WHAT YOU ARE ASKED TO DO:
Would you please return the lines of the entries below starting at the line that has "(421, 516) none -> (323, 351) //" and ending at the line that has "[291,548,647,570] [76,588,90,602] Development", both included, exactly as they are?

SUPPLIED MATERIAL:

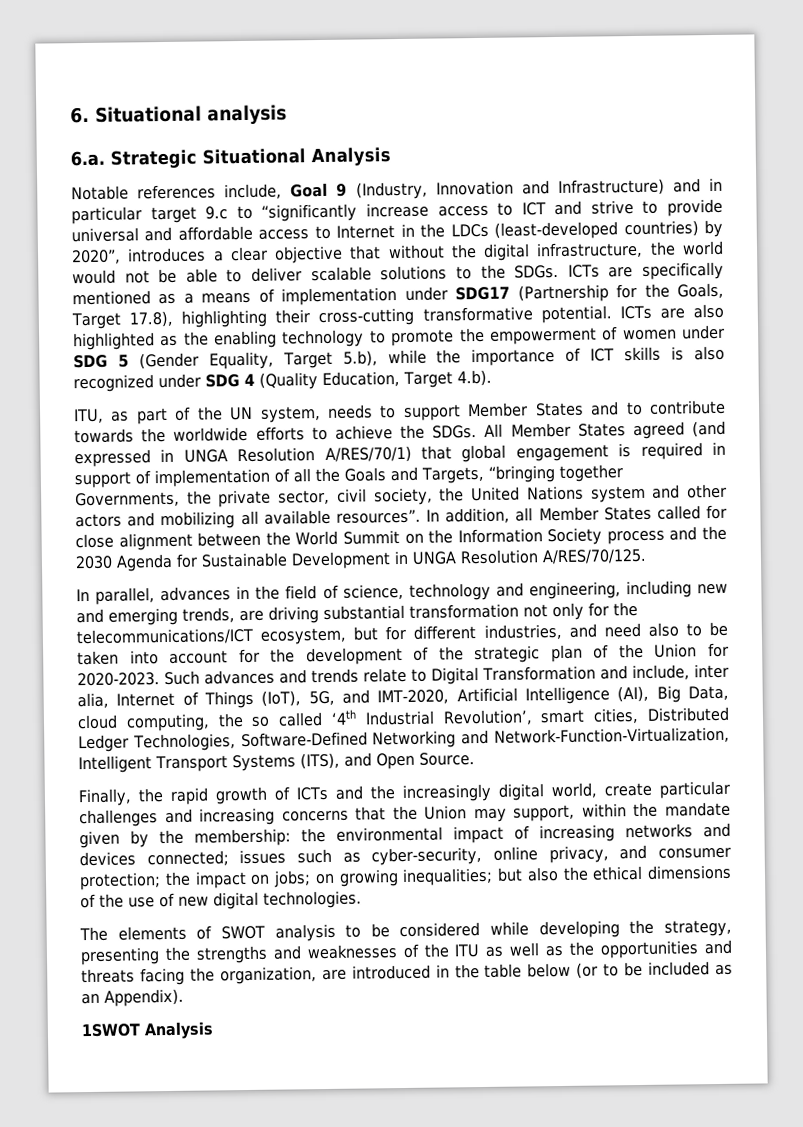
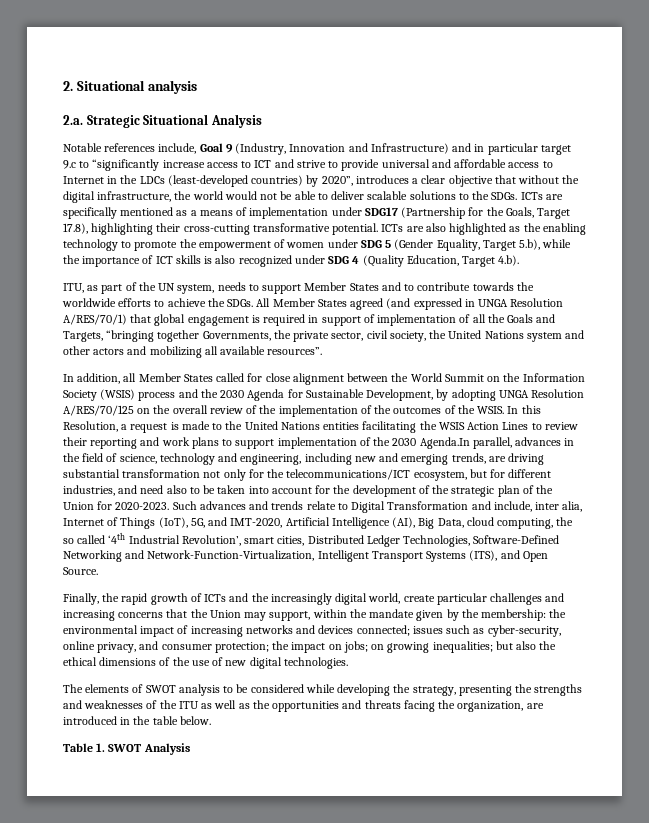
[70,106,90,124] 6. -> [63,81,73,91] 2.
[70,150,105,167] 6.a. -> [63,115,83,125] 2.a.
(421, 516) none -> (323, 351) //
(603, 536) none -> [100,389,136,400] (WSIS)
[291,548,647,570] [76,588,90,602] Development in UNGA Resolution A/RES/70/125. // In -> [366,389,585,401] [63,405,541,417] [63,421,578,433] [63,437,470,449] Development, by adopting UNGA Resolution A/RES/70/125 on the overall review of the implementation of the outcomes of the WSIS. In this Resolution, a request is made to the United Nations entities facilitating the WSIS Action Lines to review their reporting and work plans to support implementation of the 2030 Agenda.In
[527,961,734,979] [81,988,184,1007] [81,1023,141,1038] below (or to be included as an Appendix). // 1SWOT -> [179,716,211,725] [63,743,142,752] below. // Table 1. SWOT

TASK RESULT:
(421, 516) none -> (323, 351) //
(603, 536) none -> [100,389,136,400] (WSIS)
[291,548,647,570] [76,588,90,602] Development in UNGA Resolution A/RES/70/125. // In -> [366,389,585,401] [63,405,541,417] [63,421,578,433] [63,437,470,449] Development, by adopting UNGA Resolution A/RES/70/125 on the overall review of the implementation of the outcomes of the WSIS. In this Resolution, a request is made to the United Nations entities facilitating the WSIS Action Lines to review their reporting and work plans to support implementation of the 2030 Agenda.In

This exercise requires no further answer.